Your assignment — Repeat the entries exactly but omit the pictures.

Records for the exercise —
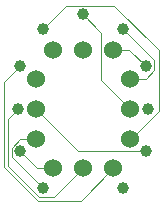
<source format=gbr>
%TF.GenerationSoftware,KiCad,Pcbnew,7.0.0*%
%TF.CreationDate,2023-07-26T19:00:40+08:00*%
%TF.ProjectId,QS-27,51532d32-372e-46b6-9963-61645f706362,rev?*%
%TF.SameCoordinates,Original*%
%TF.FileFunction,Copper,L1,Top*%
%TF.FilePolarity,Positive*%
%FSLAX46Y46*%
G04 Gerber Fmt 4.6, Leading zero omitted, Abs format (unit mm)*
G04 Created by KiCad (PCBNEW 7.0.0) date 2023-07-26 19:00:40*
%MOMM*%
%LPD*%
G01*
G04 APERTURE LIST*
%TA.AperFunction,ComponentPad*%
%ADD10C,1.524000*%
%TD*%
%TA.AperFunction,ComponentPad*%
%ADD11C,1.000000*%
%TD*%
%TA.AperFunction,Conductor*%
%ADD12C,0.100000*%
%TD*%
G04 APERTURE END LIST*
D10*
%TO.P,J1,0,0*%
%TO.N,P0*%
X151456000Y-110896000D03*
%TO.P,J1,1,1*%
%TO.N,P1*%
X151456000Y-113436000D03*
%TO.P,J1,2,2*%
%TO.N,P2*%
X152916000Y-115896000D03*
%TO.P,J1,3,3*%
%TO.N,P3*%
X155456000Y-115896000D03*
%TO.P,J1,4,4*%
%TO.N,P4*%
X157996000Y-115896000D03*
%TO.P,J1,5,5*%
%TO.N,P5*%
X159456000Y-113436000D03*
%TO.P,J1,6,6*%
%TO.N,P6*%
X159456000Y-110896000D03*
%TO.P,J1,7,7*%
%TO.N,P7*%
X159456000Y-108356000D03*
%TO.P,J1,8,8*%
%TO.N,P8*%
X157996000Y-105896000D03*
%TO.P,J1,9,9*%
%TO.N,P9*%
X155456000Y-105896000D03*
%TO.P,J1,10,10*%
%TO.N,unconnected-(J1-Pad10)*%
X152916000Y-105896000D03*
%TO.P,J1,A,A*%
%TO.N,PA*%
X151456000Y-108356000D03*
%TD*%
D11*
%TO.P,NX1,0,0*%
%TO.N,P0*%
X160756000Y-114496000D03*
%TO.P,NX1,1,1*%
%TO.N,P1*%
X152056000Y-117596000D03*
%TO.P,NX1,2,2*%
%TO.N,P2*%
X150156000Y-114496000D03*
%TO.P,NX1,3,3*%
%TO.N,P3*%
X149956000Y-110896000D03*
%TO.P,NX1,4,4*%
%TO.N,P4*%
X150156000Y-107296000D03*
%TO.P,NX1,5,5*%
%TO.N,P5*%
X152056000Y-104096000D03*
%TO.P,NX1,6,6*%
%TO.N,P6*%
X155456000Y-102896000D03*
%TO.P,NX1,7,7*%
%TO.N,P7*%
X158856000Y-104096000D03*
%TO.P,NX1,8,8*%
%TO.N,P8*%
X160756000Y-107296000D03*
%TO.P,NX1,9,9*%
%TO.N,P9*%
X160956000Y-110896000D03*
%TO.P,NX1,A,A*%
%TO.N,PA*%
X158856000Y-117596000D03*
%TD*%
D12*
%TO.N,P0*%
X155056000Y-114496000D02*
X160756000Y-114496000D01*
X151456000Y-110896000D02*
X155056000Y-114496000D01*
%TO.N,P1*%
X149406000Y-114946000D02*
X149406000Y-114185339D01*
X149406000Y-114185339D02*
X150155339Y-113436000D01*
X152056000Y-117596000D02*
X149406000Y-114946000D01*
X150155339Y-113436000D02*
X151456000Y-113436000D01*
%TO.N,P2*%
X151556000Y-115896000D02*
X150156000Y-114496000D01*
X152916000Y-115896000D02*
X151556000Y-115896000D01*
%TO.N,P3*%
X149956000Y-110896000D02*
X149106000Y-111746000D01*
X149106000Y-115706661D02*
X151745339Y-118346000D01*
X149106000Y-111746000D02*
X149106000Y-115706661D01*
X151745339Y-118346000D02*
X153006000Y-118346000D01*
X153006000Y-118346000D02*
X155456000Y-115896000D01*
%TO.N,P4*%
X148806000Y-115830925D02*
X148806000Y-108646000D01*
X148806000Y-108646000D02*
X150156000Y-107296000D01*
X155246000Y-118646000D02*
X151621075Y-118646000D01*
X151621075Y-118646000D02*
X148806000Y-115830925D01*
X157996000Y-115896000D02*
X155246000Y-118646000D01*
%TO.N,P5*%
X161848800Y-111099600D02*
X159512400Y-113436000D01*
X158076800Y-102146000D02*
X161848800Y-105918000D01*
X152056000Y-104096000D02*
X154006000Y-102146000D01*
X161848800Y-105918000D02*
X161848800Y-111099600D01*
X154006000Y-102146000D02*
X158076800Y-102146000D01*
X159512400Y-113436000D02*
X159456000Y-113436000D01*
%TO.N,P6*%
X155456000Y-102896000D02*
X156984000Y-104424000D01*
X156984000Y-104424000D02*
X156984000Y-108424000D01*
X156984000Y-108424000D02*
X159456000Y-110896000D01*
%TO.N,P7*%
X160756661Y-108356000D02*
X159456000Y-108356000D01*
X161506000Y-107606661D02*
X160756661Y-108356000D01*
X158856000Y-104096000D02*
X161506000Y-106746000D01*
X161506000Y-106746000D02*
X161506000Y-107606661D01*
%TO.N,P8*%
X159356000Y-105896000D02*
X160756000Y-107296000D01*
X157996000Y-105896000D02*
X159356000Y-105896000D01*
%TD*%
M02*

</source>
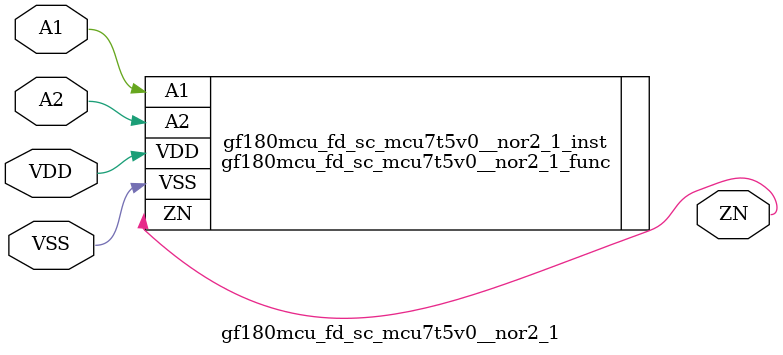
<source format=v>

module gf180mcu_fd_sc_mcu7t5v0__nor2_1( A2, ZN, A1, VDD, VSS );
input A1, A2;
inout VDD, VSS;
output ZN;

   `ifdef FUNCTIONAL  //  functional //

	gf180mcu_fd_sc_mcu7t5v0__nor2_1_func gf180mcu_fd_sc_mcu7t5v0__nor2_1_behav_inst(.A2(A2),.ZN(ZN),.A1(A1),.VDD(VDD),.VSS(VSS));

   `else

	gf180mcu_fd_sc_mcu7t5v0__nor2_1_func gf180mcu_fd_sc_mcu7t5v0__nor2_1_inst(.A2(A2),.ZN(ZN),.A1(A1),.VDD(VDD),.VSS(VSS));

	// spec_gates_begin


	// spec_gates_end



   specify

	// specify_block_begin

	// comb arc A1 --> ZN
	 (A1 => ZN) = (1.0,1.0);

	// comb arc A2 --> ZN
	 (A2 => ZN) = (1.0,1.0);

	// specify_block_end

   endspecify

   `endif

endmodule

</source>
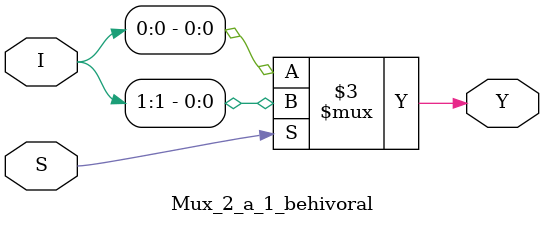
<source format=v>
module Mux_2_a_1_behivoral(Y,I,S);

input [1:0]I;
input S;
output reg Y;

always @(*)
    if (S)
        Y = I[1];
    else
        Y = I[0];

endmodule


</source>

Expected answer —
<source format=gbr>
%TF.GenerationSoftware,KiCad,Pcbnew,7.0.0*%
%TF.CreationDate,2023-07-26T19:00:40+08:00*%
%TF.ProjectId,QS-27,51532d32-372e-46b6-9963-61645f706362,rev?*%
%TF.SameCoordinates,Original*%
%TF.FileFunction,Copper,L1,Top*%
%TF.FilePolarity,Positive*%
%FSLAX46Y46*%
G04 Gerber Fmt 4.6, Leading zero omitted, Abs format (unit mm)*
G04 Created by KiCad (PCBNEW 7.0.0) date 2023-07-26 19:00:40*
%MOMM*%
%LPD*%
G01*
G04 APERTURE LIST*
%TA.AperFunction,ComponentPad*%
%ADD10C,1.524000*%
%TD*%
%TA.AperFunction,ComponentPad*%
%ADD11C,1.000000*%
%TD*%
%TA.AperFunction,Conductor*%
%ADD12C,0.100000*%
%TD*%
G04 APERTURE END LIST*
D10*
%TO.P,J1,0,0*%
%TO.N,P0*%
X151456000Y-110896000D03*
%TO.P,J1,1,1*%
%TO.N,P1*%
X151456000Y-113436000D03*
%TO.P,J1,2,2*%
%TO.N,P2*%
X152916000Y-115896000D03*
%TO.P,J1,3,3*%
%TO.N,P3*%
X155456000Y-115896000D03*
%TO.P,J1,4,4*%
%TO.N,P4*%
X157996000Y-115896000D03*
%TO.P,J1,5,5*%
%TO.N,P5*%
X159456000Y-113436000D03*
%TO.P,J1,6,6*%
%TO.N,P6*%
X159456000Y-110896000D03*
%TO.P,J1,7,7*%
%TO.N,P7*%
X159456000Y-108356000D03*
%TO.P,J1,8,8*%
%TO.N,P8*%
X157996000Y-105896000D03*
%TO.P,J1,9,9*%
%TO.N,P9*%
X155456000Y-105896000D03*
%TO.P,J1,10,10*%
%TO.N,unconnected-(J1-Pad10)*%
X152916000Y-105896000D03*
%TO.P,J1,A,A*%
%TO.N,PA*%
X151456000Y-108356000D03*
%TD*%
D11*
%TO.P,NX1,0,0*%
%TO.N,P0*%
X160756000Y-114496000D03*
%TO.P,NX1,1,1*%
%TO.N,P1*%
X152056000Y-117596000D03*
%TO.P,NX1,2,2*%
%TO.N,P2*%
X150156000Y-114496000D03*
%TO.P,NX1,3,3*%
%TO.N,P3*%
X149956000Y-110896000D03*
%TO.P,NX1,4,4*%
%TO.N,P4*%
X150156000Y-107296000D03*
%TO.P,NX1,5,5*%
%TO.N,P5*%
X152056000Y-104096000D03*
%TO.P,NX1,6,6*%
%TO.N,P6*%
X155456000Y-102896000D03*
%TO.P,NX1,7,7*%
%TO.N,P7*%
X158856000Y-104096000D03*
%TO.P,NX1,8,8*%
%TO.N,P8*%
X160756000Y-107296000D03*
%TO.P,NX1,9,9*%
%TO.N,P9*%
X160956000Y-110896000D03*
%TO.P,NX1,A,A*%
%TO.N,PA*%
X158856000Y-117596000D03*
%TD*%
D12*
%TO.N,P0*%
X155056000Y-114496000D02*
X160756000Y-114496000D01*
X151456000Y-110896000D02*
X155056000Y-114496000D01*
%TO.N,P1*%
X149406000Y-114946000D02*
X149406000Y-114185339D01*
X149406000Y-114185339D02*
X150155339Y-113436000D01*
X152056000Y-117596000D02*
X149406000Y-114946000D01*
X150155339Y-113436000D02*
X151456000Y-113436000D01*
%TO.N,P2*%
X151556000Y-115896000D02*
X150156000Y-114496000D01*
X152916000Y-115896000D02*
X151556000Y-115896000D01*
%TO.N,P3*%
X149956000Y-110896000D02*
X149106000Y-111746000D01*
X149106000Y-115706661D02*
X151745339Y-118346000D01*
X149106000Y-111746000D02*
X149106000Y-115706661D01*
X151745339Y-118346000D02*
X153006000Y-118346000D01*
X153006000Y-118346000D02*
X155456000Y-115896000D01*
%TO.N,P4*%
X148806000Y-115830925D02*
X148806000Y-108646000D01*
X148806000Y-108646000D02*
X150156000Y-107296000D01*
X155246000Y-118646000D02*
X151621075Y-118646000D01*
X151621075Y-118646000D02*
X148806000Y-115830925D01*
X157996000Y-115896000D02*
X155246000Y-118646000D01*
%TO.N,P5*%
X161848800Y-111099600D02*
X159512400Y-113436000D01*
X158076800Y-102146000D02*
X161848800Y-105918000D01*
X152056000Y-104096000D02*
X154006000Y-102146000D01*
X161848800Y-105918000D02*
X161848800Y-111099600D01*
X154006000Y-102146000D02*
X158076800Y-102146000D01*
X159512400Y-113436000D02*
X159456000Y-113436000D01*
%TO.N,P6*%
X155456000Y-102896000D02*
X156984000Y-104424000D01*
X156984000Y-104424000D02*
X156984000Y-108424000D01*
X156984000Y-108424000D02*
X159456000Y-110896000D01*
%TO.N,P7*%
X160756661Y-108356000D02*
X159456000Y-108356000D01*
X161506000Y-107606661D02*
X160756661Y-108356000D01*
X158856000Y-104096000D02*
X161506000Y-106746000D01*
X161506000Y-106746000D02*
X161506000Y-107606661D01*
%TO.N,P8*%
X159356000Y-105896000D02*
X160756000Y-107296000D01*
X157996000Y-105896000D02*
X159356000Y-105896000D01*
%TD*%
M02*

</source>
<source format=v>

module gf180mcu_fd_sc_mcu7t5v0__nor2_1( A2, ZN, A1, VDD, VSS );
input A1, A2;
inout VDD, VSS;
output ZN;

   `ifdef FUNCTIONAL  //  functional //

	gf180mcu_fd_sc_mcu7t5v0__nor2_1_func gf180mcu_fd_sc_mcu7t5v0__nor2_1_behav_inst(.A2(A2),.ZN(ZN),.A1(A1),.VDD(VDD),.VSS(VSS));

   `else

	gf180mcu_fd_sc_mcu7t5v0__nor2_1_func gf180mcu_fd_sc_mcu7t5v0__nor2_1_inst(.A2(A2),.ZN(ZN),.A1(A1),.VDD(VDD),.VSS(VSS));

	// spec_gates_begin


	// spec_gates_end



   specify

	// specify_block_begin

	// comb arc A1 --> ZN
	 (A1 => ZN) = (1.0,1.0);

	// comb arc A2 --> ZN
	 (A2 => ZN) = (1.0,1.0);

	// specify_block_end

   endspecify

   `endif

endmodule

</source>
<source format=v>
module Mux_2_a_1_behivoral(Y,I,S);

input [1:0]I;
input S;
output reg Y;

always @(*)
    if (S)
        Y = I[1];
    else
        Y = I[0];

endmodule


</source>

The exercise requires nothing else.